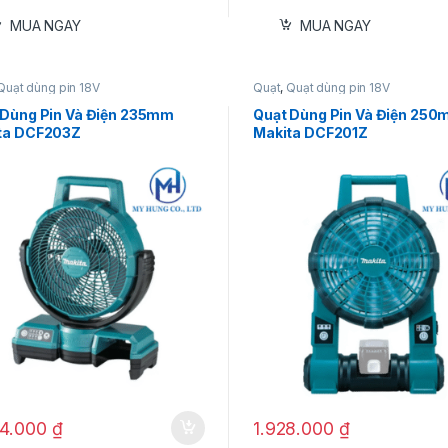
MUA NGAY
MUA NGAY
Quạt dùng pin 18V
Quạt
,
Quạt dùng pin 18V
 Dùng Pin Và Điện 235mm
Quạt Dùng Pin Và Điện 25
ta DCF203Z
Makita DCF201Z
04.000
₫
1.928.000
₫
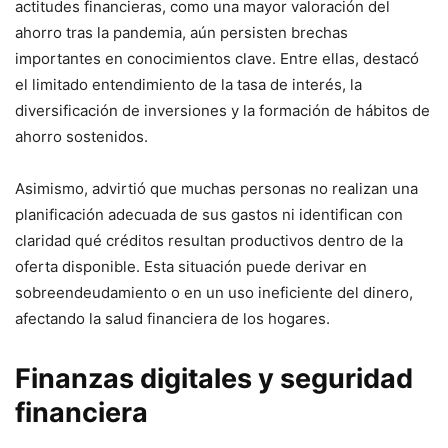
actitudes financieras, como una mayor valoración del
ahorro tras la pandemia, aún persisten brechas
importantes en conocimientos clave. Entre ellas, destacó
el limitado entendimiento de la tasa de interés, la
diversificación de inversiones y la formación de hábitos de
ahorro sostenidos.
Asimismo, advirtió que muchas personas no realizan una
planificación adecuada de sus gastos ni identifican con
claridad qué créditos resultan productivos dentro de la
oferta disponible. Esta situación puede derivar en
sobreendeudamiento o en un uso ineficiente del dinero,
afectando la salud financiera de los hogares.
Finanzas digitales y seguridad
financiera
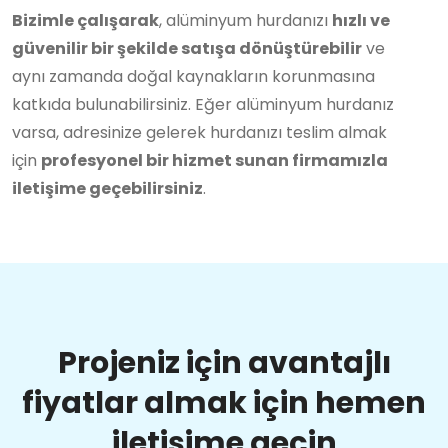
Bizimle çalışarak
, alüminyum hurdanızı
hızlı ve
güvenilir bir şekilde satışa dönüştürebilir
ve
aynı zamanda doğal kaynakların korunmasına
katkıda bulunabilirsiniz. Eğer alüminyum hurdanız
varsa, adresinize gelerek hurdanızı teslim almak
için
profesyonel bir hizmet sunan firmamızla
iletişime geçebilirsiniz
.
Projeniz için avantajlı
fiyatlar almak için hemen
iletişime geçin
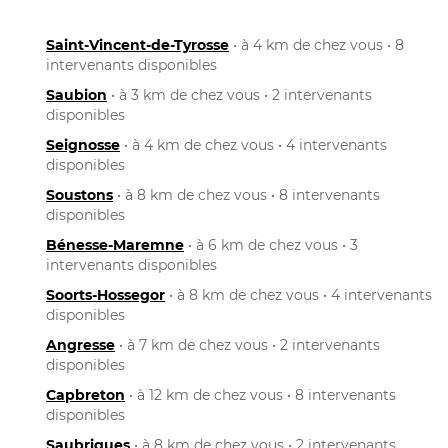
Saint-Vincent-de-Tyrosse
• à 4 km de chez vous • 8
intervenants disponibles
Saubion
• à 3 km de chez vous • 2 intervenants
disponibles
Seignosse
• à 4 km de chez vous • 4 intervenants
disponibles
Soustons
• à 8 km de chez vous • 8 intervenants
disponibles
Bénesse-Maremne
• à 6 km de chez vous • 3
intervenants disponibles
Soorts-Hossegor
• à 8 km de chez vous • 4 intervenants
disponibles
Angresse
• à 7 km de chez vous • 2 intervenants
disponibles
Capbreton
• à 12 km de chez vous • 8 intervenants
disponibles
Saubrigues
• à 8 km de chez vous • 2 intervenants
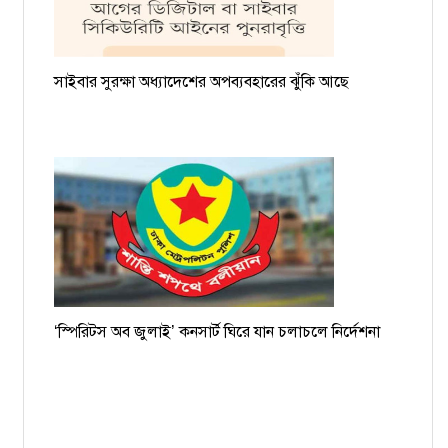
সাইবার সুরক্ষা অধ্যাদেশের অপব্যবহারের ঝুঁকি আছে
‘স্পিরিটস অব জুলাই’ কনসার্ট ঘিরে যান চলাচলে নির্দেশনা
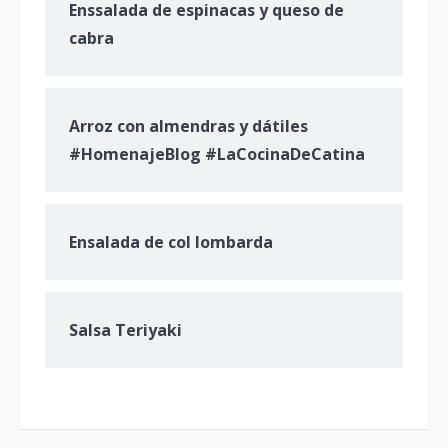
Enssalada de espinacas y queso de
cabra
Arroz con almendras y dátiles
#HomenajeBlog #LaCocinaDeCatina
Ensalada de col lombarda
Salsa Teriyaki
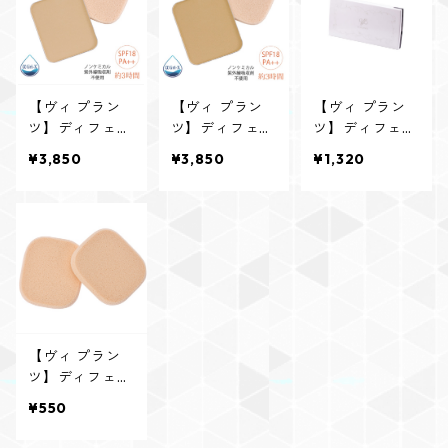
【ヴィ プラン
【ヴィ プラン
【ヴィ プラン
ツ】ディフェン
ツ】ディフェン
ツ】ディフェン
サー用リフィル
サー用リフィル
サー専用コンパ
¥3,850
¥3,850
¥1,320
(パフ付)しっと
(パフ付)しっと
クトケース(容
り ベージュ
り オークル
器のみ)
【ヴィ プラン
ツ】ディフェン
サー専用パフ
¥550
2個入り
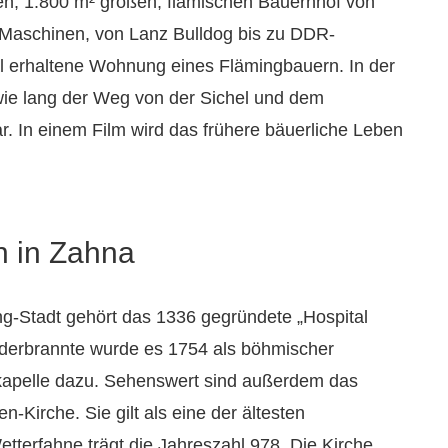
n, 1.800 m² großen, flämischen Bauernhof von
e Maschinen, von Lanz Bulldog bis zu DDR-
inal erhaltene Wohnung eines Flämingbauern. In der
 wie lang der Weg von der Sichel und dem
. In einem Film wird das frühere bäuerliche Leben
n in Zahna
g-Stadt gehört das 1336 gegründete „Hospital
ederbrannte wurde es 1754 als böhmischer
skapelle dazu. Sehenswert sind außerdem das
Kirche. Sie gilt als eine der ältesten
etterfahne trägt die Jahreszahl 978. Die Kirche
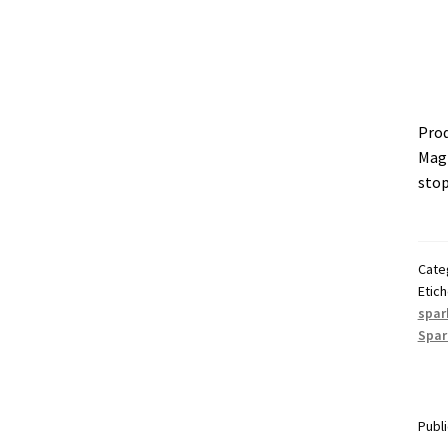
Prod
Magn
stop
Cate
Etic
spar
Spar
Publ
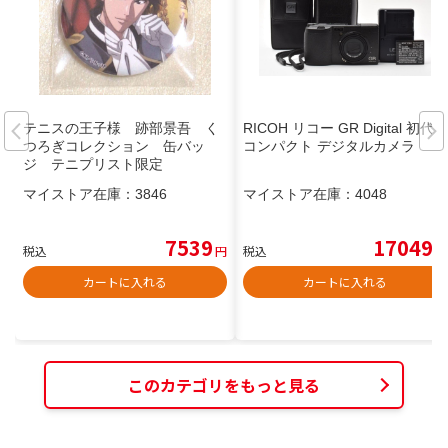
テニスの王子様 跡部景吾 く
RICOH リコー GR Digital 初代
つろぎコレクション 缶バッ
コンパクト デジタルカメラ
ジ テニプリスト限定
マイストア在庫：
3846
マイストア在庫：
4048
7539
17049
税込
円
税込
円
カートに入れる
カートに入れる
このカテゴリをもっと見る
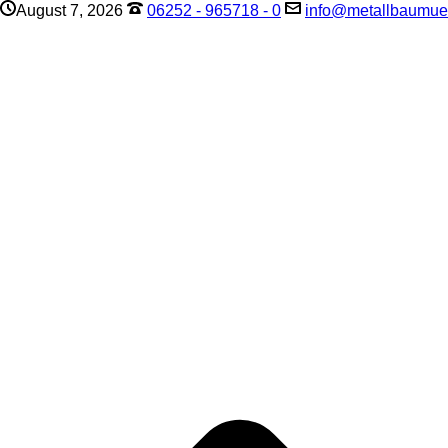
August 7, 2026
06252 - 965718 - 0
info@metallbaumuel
================================
▶ **Exercise requirements**: All lines of the records above that contain the word "iletişime" are to be copied out.

▶ **Answer area**:
iletişime geçebilirsiniz
iletişime geçin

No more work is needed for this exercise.